Exercise = Except for the pictures, write out all the records that follow exactly.

Items from a dataset
= Beginning of Section =

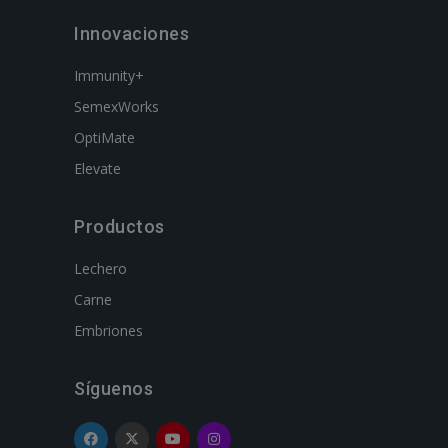
Innovaciones
Immunity+
SemexWorks
OptiMate
Elevate
Productos
Lechero
Carne
Embriones
Síguenos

= End of Section =

Answer box =
Innovaciones
Immunity+
SemexWorks
OptiMate
Elevate
Productos
Lechero
Carne
Embriones
Síguenos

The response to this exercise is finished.